*** Entries shown ***

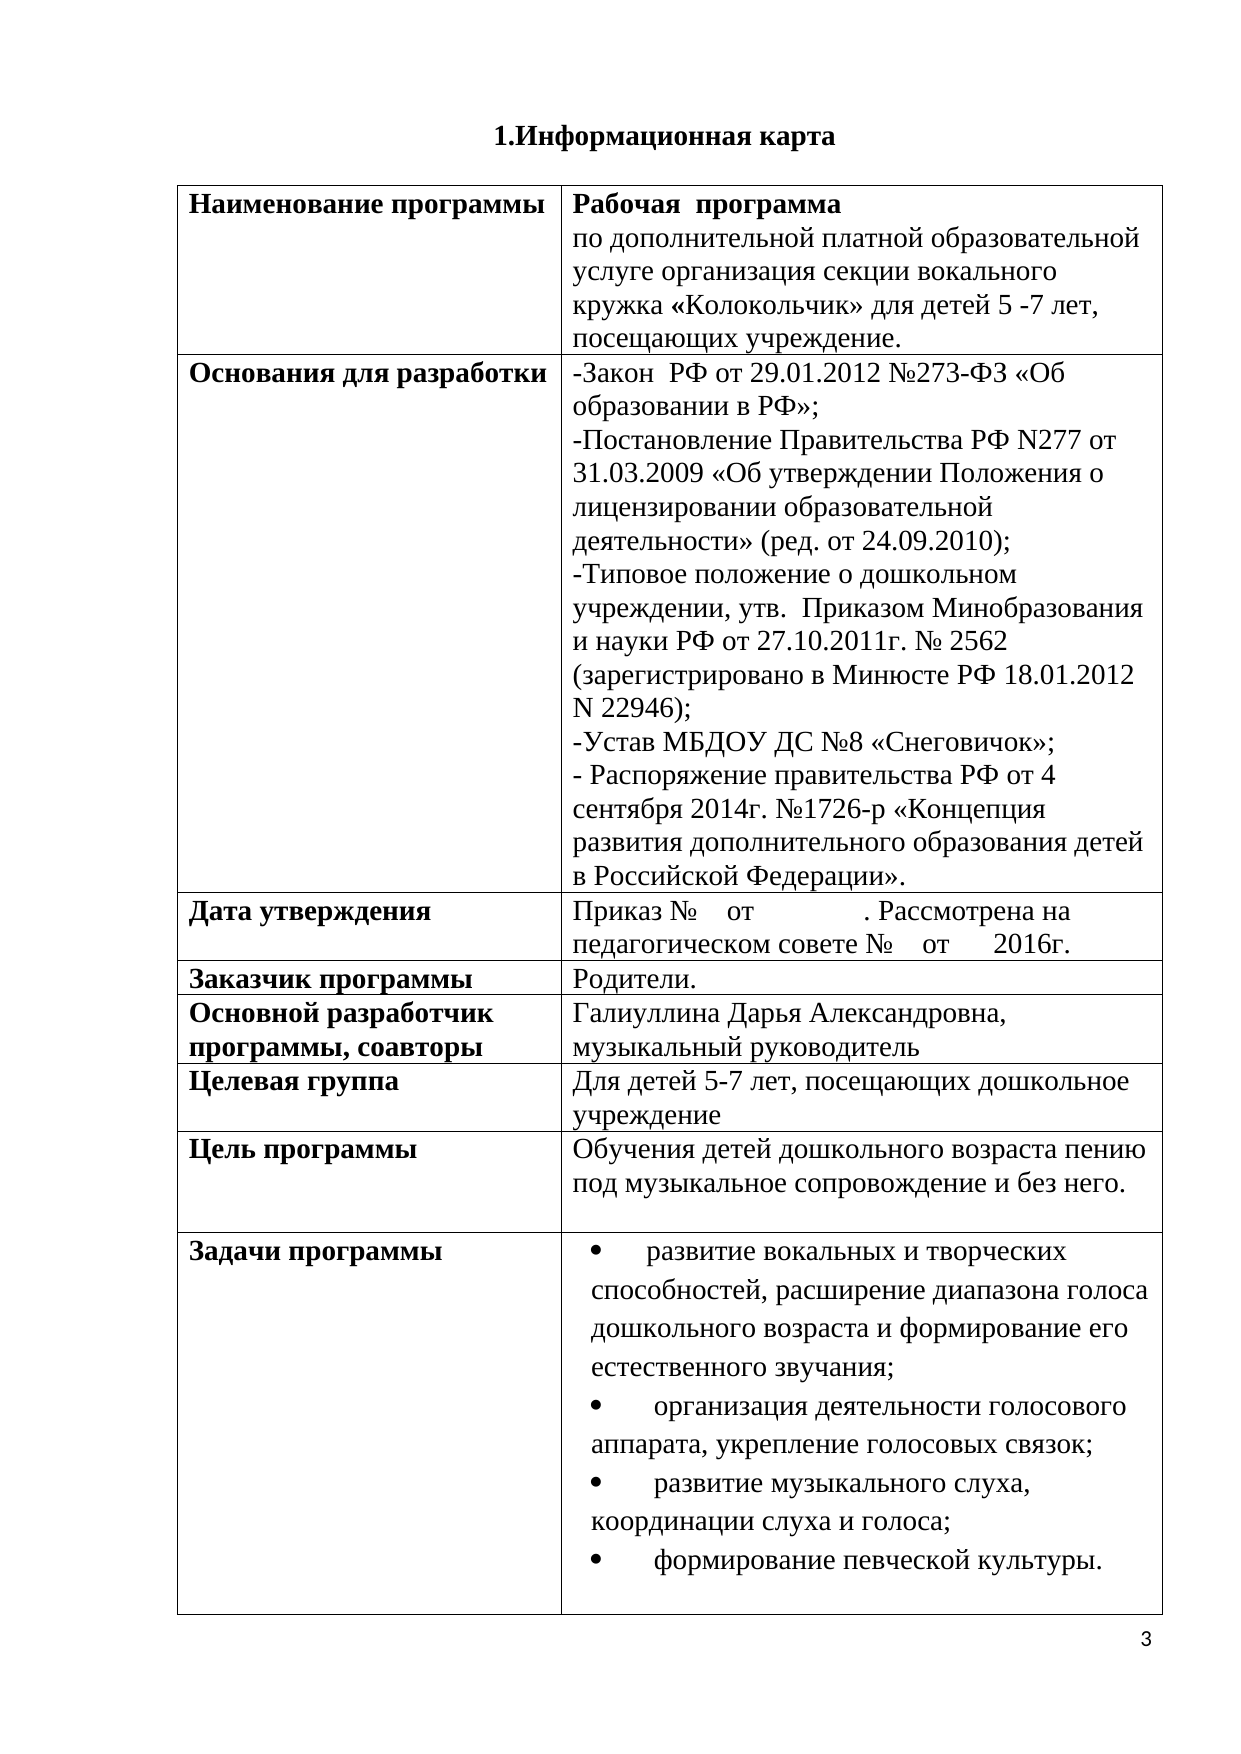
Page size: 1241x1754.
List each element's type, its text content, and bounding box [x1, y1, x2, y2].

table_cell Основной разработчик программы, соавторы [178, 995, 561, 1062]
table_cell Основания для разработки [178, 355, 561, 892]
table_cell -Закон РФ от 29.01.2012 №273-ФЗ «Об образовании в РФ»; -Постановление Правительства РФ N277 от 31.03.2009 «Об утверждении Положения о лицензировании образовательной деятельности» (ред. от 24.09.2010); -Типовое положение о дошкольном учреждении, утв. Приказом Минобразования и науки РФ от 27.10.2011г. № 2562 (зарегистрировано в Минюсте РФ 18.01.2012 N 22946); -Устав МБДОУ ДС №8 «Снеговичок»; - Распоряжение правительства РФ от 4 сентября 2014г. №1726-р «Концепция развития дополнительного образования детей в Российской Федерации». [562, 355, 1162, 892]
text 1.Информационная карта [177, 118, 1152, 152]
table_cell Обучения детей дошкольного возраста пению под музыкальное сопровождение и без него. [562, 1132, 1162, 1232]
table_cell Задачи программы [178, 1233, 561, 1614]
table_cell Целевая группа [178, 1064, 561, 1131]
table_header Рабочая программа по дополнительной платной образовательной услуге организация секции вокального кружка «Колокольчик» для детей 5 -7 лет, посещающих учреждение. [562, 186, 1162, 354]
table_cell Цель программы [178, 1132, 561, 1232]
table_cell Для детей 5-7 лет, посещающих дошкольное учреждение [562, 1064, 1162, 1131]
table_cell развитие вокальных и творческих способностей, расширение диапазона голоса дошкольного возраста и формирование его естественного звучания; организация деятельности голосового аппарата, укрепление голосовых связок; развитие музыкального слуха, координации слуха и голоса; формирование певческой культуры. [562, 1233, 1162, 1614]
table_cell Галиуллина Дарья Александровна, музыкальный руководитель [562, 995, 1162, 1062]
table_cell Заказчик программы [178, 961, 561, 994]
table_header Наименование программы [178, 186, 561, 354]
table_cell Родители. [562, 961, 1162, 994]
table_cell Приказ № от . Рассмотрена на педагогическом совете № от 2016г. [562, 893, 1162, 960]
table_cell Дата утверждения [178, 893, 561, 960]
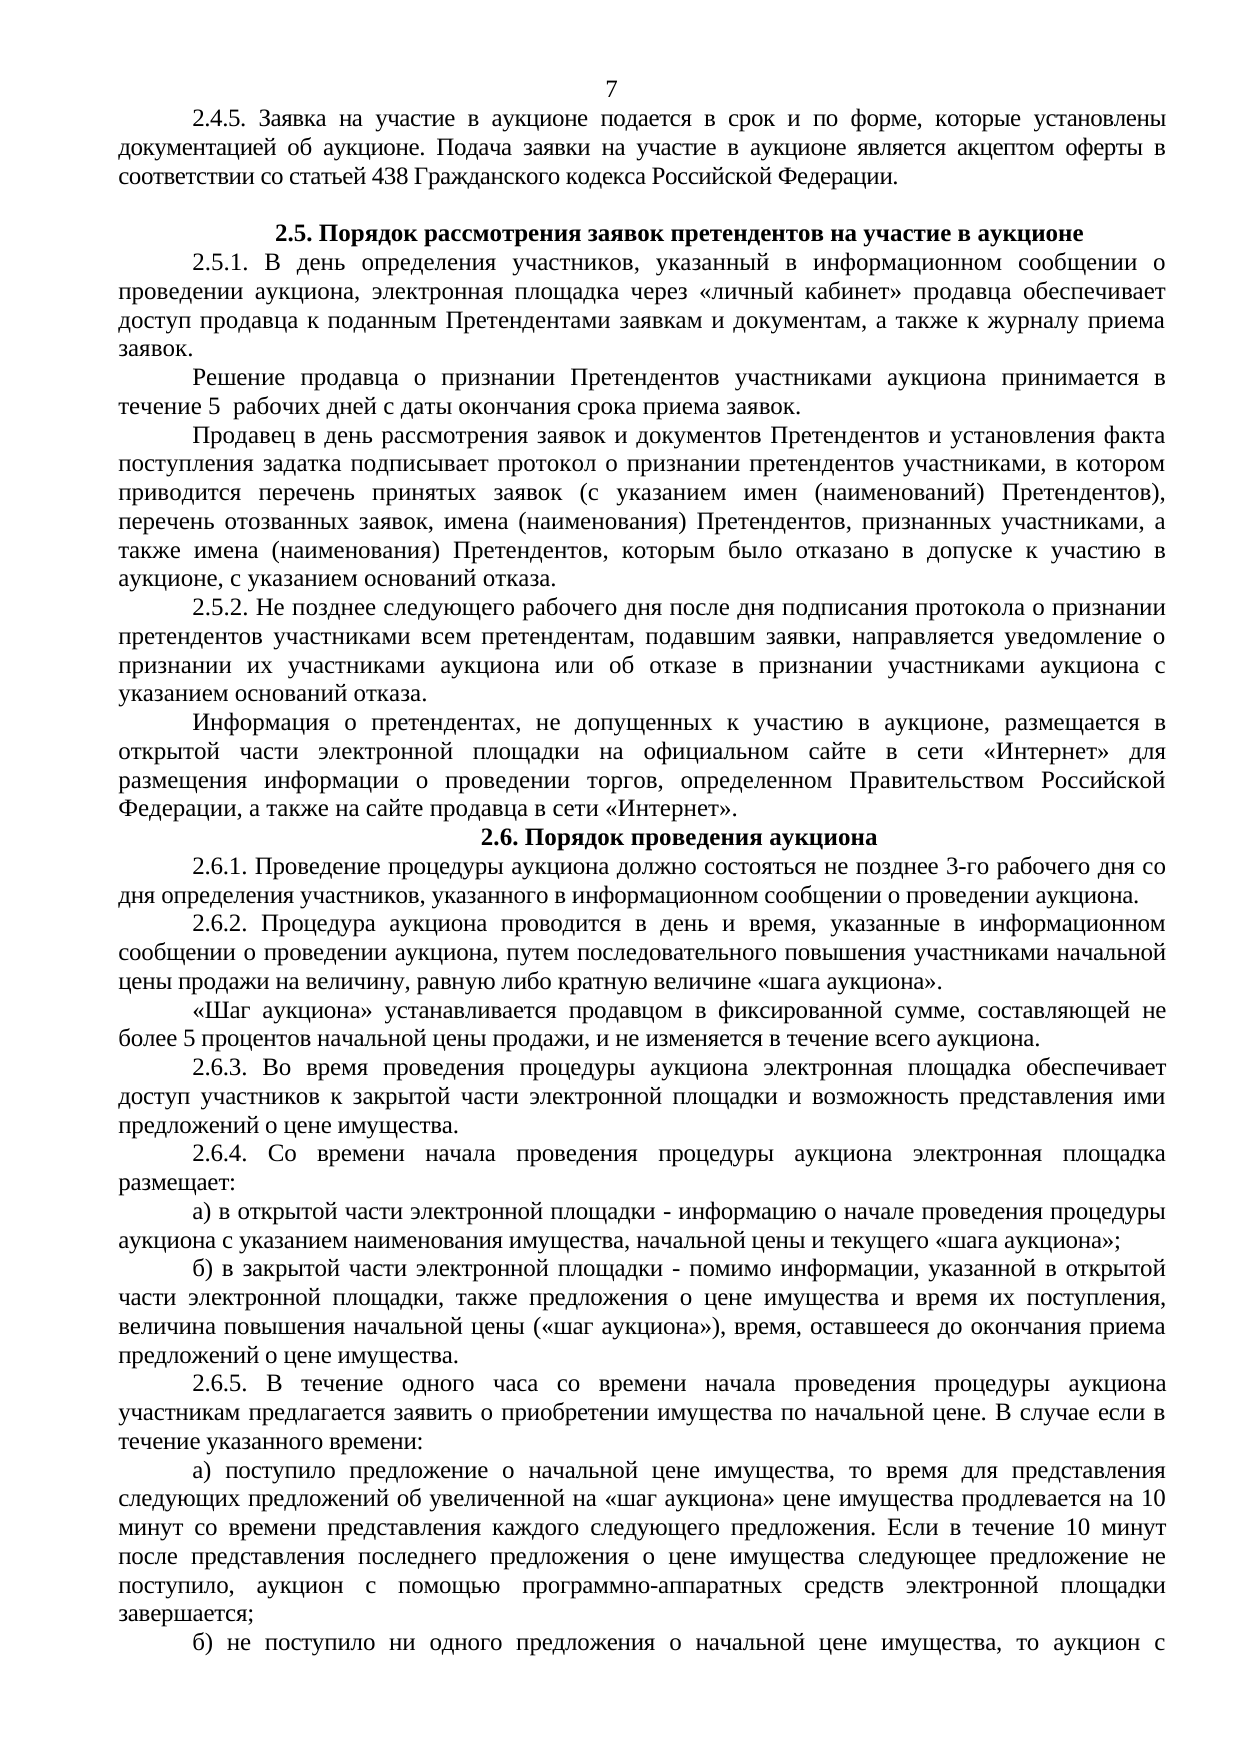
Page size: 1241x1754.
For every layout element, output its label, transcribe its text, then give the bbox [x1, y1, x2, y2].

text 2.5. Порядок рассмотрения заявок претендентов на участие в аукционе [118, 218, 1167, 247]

***

(Task prompt):
From the entries above, select each line containing the string "деятельности".

(Result):
table_cell -Закон РФ от 29.01.2012 №273-ФЗ «Об образовании в РФ»; -Постановление Правительства РФ N277 от 31.03.2009 «Об утверждении Положения о лицензировании образовательной деятельности» (ред. от 24.09.2010); -Типовое положение о дошкольном учреждении, утв. Приказом Минобразования и науки РФ от 27.10.2011г. № 2562 (зарегистрировано в Минюсте РФ 18.01.2012 N 22946); -Устав МБДОУ ДС №8 «Снеговичок»; - Распоряжение правительства РФ от 4 сентября 2014г. №1726-р «Концепция развития дополнительного образования детей в Российской Федерации». [562, 355, 1162, 892]
table_cell развитие вокальных и творческих способностей, расширение диапазона голоса дошкольного возраста и формирование его естественного звучания; организация деятельности голосового аппарата, укрепление голосовых связок; развитие музыкального слуха, координации слуха и голоса; формирование певческой культуры. [562, 1233, 1162, 1614]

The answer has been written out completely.